### [TASK 1]
Edit the organism classification records starting at the line that contains "family: Cicadellidae" and continuing through the end of the records, changing every "phylum" to "division" and leaving everything else as it is. Leave the pictures out of your answer.

### [SOURCE]
Bastian’s Floating Caddis “Sulphur” Emerger

Bastian’s Floating Caddis Emerger was originally presented here in January with my announcement that Orvis had added it to their 2013 print and on-line catalog as part of their series of New Patterns for 2013. As a caddis emerger, I can’t say enough good things about its effectiveness. It is effective as designed and intended to be dressed with floatant and fished as a dry fly-emerger, but is also catches trout underwater used with split-shot in a single or two-fly nymph rig. Bastian’s Floating Caddis Emerger can be purchased from Orvis or on a custom-order basis from me.

Last year I began to suspect that this pattern might serve double-duty, not only as originally intended as a floating caddis emerger, but also as a floating mayfly emerger, particularly for sulphurs. So one day last year, on May 13th, on Spring Creek in central  Pennsylvania, during sulphur time,  I tested my theory. The particular May day last season was on the eve of the On-The-Fly Event on Spruce Creek.

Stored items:
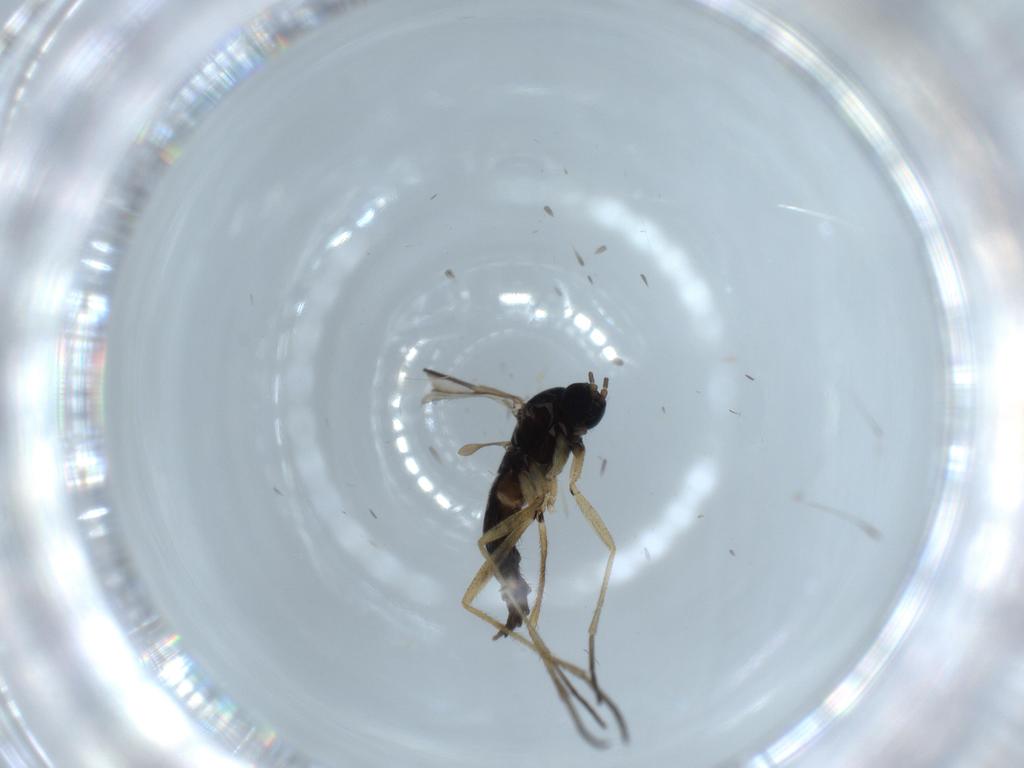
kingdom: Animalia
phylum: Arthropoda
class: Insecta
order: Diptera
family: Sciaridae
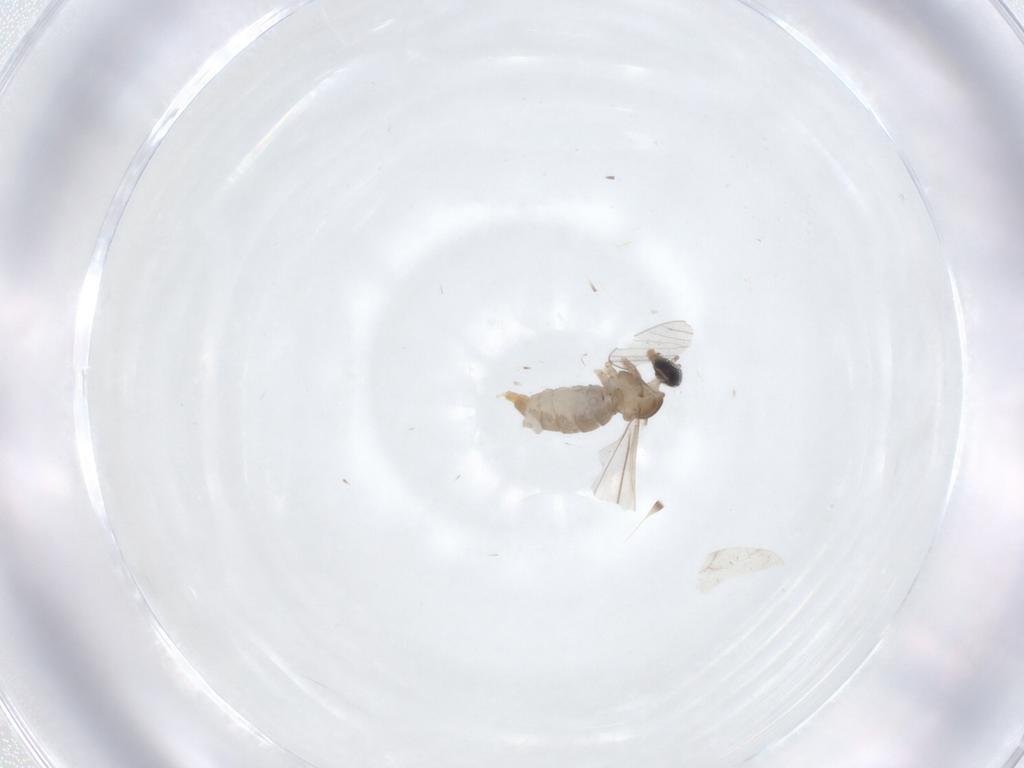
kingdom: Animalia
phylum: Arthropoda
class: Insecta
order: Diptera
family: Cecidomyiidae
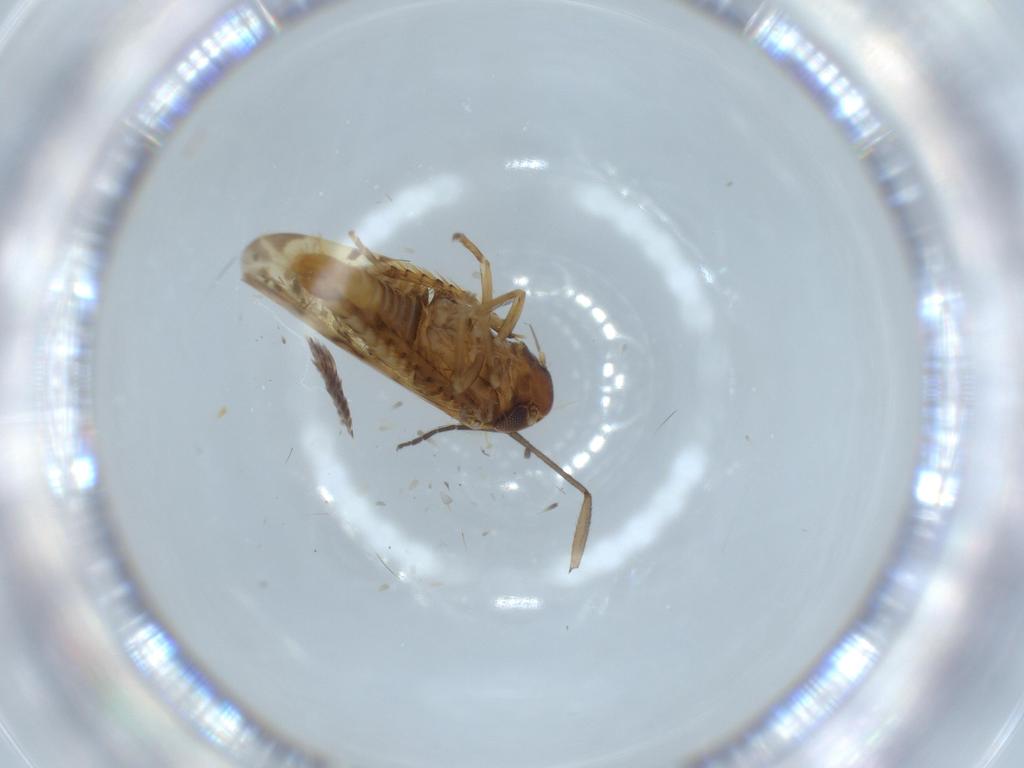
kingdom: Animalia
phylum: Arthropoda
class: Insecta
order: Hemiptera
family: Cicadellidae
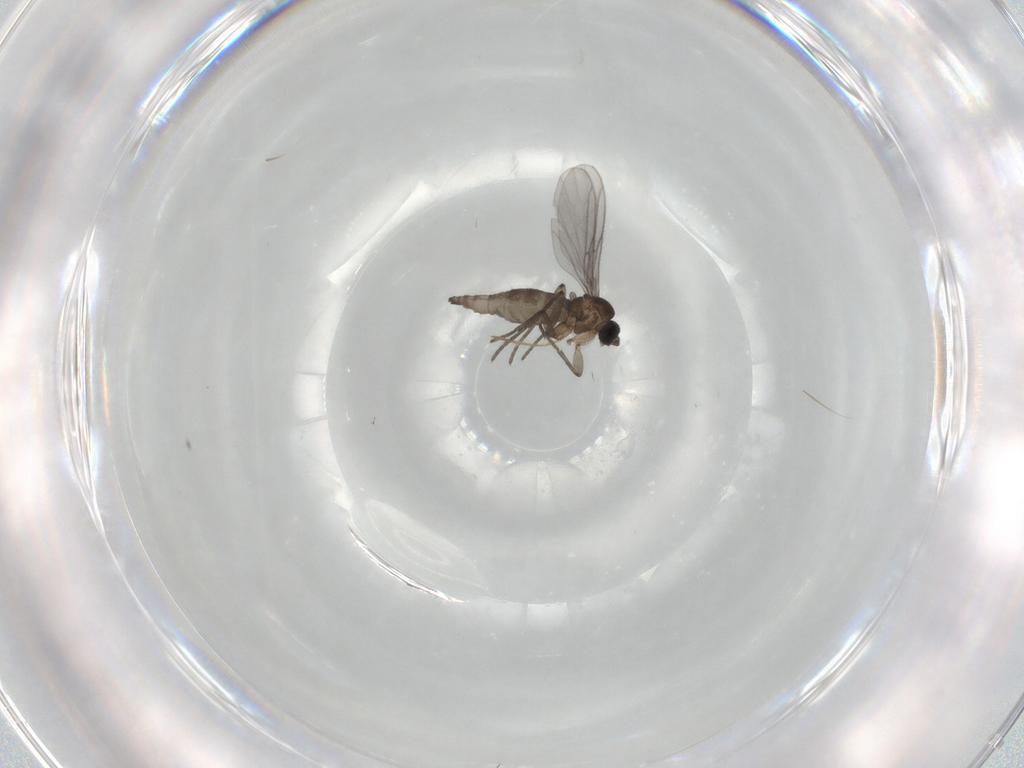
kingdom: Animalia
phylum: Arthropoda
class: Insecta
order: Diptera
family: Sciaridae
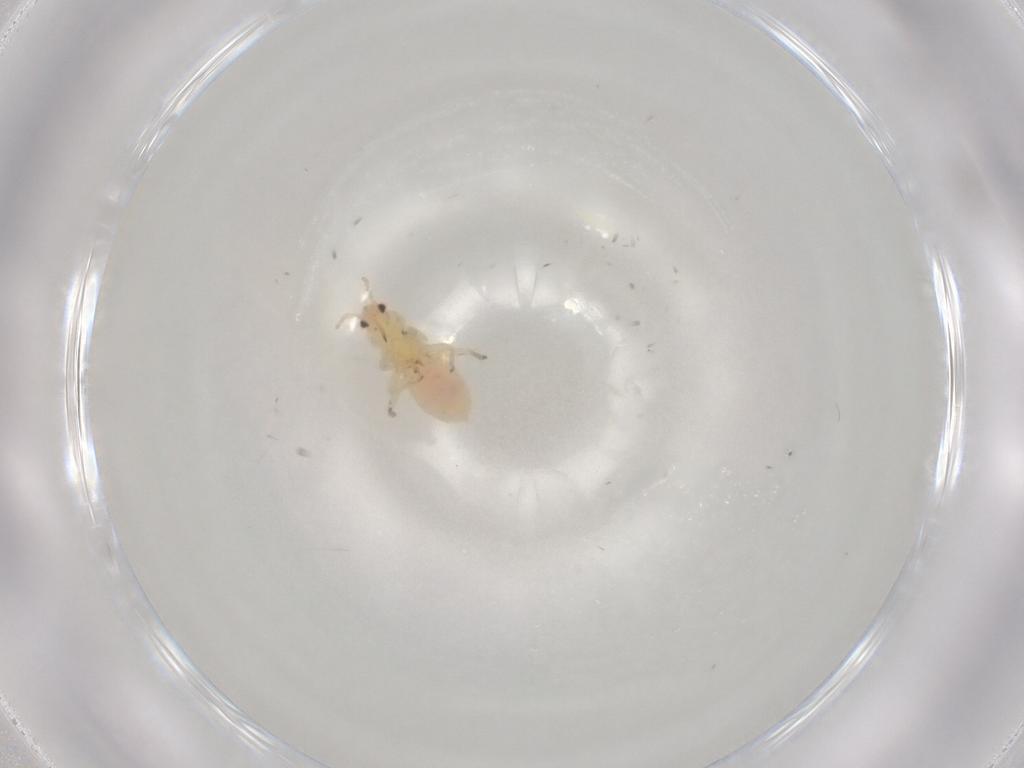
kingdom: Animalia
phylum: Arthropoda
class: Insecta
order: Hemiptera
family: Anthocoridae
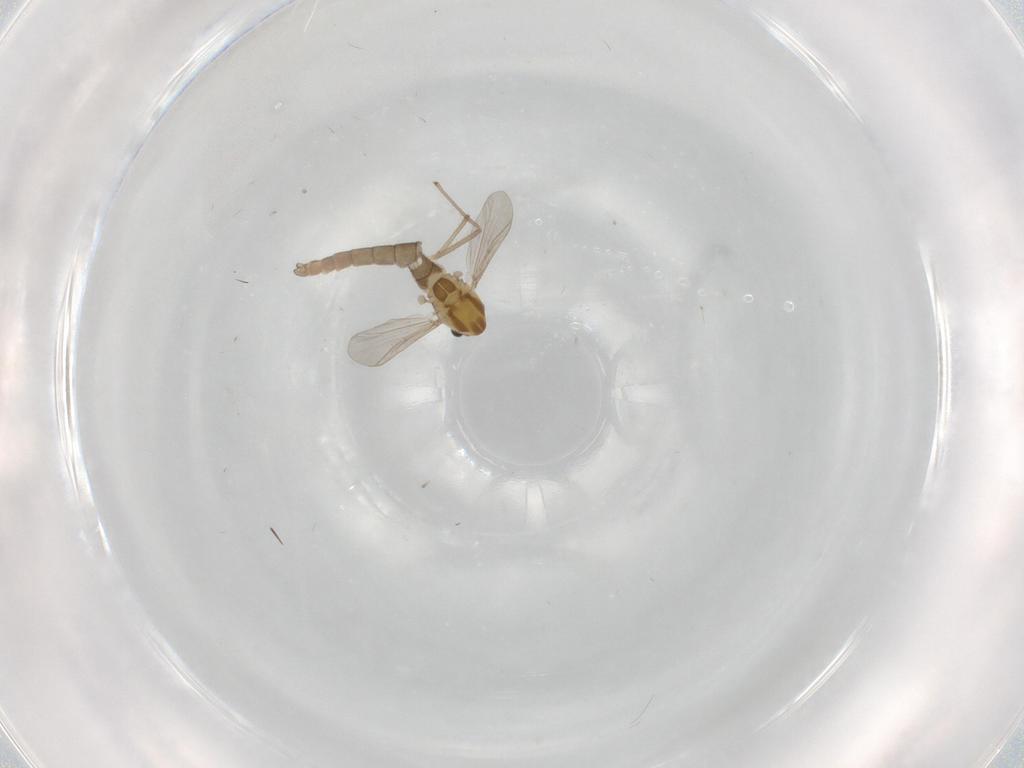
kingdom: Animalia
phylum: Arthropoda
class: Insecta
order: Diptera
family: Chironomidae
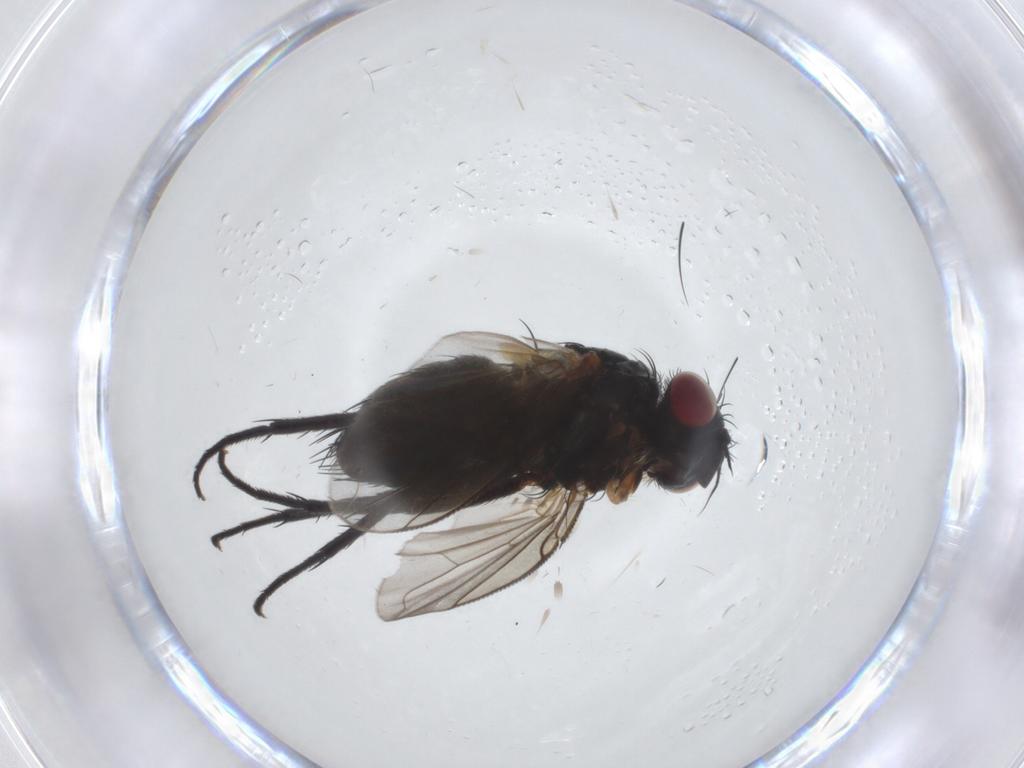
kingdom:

### [TASK 2]
Return the entire article about the caddis emerger fly pattern word for word.

### [SOLUTION 1]
family: Cicadellidae
kingdom: Animalia
division: Arthropoda
class: Insecta
order: Diptera
family: Sciaridae
kingdom: Animalia
division: Arthropoda
class: Insecta
order: Hemiptera
family: Anthocoridae
kingdom: Animalia
division: Arthropoda
class: Insecta
order: Diptera
family: Chironomidae
kingdom:

### [SOLUTION 2]
Bastian’s Floating Caddis “Sulphur” Emerger

Bastian’s Floating Caddis Emerger was originally presented here in January with my announcement that Orvis had added it to their 2013 print and on-line catalog as part of their series of New Patterns for 2013. As a caddis emerger, I can’t say enough good things about its effectiveness. It is effective as designed and intended to be dressed with floatant and fished as a dry fly-emerger, but is also catches trout underwater used with split-shot in a single or two-fly nymph rig. Bastian’s Floating Caddis Emerger can be purchased from Orvis or on a custom-order basis from me.

Last year I began to suspect that this pattern might serve double-duty, not only as originally intended as a floating caddis emerger, but also as a floating mayfly emerger, particularly for sulphurs. So one day last year, on May 13th, on Spring Creek in central  Pennsylvania, during sulphur time,  I tested my theory. The particular May day last season was on the eve of the On-The-Fly Event on Spruce Creek.